Locate each line in the data below that contains the string "egestas", and copy every such line in full.

BEGIN EXCERPTED RECORDS

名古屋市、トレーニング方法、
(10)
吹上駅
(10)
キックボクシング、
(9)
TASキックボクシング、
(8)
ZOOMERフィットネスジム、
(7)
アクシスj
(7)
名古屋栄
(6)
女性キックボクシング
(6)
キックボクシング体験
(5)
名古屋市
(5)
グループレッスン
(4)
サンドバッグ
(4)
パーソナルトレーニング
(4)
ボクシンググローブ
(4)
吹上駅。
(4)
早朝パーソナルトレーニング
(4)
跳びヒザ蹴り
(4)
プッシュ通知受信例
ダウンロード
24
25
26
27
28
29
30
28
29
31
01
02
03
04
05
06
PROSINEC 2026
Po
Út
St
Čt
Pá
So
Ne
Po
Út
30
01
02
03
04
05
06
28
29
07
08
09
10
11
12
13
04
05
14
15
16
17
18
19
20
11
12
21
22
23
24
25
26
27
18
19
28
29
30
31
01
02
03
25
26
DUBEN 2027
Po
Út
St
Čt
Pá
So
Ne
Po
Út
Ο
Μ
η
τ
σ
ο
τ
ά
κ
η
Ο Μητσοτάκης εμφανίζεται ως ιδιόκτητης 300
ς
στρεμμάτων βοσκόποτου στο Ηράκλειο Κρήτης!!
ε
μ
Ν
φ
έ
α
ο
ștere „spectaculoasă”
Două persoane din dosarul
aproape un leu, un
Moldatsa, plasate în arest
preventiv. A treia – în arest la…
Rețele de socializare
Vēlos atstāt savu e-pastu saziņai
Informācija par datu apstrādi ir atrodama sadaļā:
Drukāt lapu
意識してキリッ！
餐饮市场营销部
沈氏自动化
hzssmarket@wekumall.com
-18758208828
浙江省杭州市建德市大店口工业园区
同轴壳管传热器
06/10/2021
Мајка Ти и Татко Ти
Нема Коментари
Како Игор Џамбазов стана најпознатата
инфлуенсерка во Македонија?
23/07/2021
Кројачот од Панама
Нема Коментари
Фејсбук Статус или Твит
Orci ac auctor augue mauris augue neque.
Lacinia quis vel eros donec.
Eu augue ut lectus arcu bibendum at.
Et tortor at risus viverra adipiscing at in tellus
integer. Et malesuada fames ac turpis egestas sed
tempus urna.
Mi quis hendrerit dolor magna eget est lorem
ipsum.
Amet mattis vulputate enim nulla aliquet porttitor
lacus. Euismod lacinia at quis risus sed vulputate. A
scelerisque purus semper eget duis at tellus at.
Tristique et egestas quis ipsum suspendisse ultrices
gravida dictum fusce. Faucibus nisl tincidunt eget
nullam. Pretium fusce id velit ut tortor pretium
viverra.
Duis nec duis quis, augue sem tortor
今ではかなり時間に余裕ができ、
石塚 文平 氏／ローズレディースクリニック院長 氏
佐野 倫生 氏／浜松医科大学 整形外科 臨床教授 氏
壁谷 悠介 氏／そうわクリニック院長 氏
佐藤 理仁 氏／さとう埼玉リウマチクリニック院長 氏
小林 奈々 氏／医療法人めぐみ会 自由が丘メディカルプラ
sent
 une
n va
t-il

END EXCERPTED RECORDS

_ANSWER BOX:_
integer. Et malesuada fames ac turpis egestas sed
Tristique et egestas quis ipsum suspendisse ultrices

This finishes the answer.